**About this exercise:**
Answer these questions from the "Medication Scare" post below:
1. What condition did the writer take daily medications for as a child?
2. How many times did the writer have pneumonia?
3. What diagnosis did the writer receive in their early 20s?

**Document excerpt:**
* * * *

Thursday, July 23, 2015

Medication Scare



Medications! Oh how I hate them. Well, I’ll be honest there are some prescription meds that can be fun I’m on but in all I hate them. I’m no stranger to taking medications. I’ve been taking them since I was a young child and as an adult I’ve always managed them myself. I took them for severe asthma on a daily basis as preventive treatment as a child. Carried an inhaler with me everywhere I went. I was a sickly child. Had pneumonia five times which landed me in the hospital three of the times. Of all the sicknesses I’ve had that one I out grew.

But I also grew up undiagnosed with childhood bipolar which later got me diagnosed with Bipolar 1 mixed rapid cycling with psychotic features where I tend to lean on the depressive side. I was diagnosed in my early 20’s. Twenty-four I think. So I’ve been taking meds for that ever since. Almost twenty years as long as I’ve been med compliant. Being mentally ill and med compliant doesn’t always go hand in hand. But for the most part I have been. I’ve had my mishaps with my mental health medications in the past years ago. Some on purpose, some not on purpose. The on purpose times were during dark depressive days I was fighting just to stay alive. The not on purpose days were due to side effects or getting new prescriptions and the meds not mixing well.

* * * *

Chart understanding data
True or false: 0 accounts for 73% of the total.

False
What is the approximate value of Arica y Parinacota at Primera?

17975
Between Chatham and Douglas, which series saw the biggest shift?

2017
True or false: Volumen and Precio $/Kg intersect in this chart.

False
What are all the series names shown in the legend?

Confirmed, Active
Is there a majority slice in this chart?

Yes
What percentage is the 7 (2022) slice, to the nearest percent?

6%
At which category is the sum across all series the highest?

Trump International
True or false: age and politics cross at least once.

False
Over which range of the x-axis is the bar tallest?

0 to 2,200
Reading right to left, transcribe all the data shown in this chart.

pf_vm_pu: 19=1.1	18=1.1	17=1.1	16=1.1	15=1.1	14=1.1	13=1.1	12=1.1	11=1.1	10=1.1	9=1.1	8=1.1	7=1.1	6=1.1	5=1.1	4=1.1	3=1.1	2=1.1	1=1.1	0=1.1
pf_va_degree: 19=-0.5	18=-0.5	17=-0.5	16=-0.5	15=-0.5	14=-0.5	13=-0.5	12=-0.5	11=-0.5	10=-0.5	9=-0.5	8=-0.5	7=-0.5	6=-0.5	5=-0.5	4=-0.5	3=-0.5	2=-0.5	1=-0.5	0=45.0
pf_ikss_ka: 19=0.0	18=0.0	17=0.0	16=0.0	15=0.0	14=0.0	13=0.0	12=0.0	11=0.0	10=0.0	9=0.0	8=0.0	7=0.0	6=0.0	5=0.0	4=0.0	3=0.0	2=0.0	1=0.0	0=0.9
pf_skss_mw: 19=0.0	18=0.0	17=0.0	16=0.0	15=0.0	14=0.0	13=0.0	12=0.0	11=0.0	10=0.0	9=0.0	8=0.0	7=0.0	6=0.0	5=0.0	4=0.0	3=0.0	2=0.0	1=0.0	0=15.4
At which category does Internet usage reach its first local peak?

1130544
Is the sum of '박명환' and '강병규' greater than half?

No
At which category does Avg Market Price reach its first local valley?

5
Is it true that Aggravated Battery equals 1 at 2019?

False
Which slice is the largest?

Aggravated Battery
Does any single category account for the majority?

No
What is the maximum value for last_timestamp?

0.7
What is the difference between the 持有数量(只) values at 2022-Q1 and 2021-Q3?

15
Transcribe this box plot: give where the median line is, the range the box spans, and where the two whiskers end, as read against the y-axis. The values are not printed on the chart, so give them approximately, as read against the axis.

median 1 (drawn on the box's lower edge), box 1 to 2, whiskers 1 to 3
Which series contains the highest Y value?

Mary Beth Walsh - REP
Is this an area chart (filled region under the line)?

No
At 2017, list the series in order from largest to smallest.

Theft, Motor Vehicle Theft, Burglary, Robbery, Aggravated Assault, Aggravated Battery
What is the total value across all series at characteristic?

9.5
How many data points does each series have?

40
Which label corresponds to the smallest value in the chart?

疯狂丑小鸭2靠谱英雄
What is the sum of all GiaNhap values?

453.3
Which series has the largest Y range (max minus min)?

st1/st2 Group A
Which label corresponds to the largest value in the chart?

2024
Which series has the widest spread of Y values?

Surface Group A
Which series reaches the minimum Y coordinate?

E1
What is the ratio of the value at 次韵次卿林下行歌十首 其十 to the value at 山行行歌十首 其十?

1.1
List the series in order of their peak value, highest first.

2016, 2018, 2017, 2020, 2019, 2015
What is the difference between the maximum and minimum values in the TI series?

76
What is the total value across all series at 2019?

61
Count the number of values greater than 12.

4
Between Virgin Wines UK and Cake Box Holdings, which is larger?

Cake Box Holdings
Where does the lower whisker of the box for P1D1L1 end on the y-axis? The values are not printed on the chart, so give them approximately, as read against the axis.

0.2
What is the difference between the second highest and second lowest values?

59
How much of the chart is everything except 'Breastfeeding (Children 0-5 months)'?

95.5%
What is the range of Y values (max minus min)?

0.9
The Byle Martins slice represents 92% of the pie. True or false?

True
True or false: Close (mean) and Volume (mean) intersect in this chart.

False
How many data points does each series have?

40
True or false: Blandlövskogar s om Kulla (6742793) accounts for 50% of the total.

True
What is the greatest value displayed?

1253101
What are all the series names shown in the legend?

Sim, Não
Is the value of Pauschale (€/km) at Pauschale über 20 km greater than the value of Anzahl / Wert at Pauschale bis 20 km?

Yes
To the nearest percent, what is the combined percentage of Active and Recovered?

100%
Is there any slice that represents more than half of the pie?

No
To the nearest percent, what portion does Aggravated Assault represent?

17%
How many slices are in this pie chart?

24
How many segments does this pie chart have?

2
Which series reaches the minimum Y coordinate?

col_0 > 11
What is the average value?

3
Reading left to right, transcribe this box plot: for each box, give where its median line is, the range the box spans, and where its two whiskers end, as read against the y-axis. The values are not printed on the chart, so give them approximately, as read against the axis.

* * * *

**Answer area:**
1. Severe asthma
2. Five times
3. Bipolar 1 mixed rapid cycling with psychotic features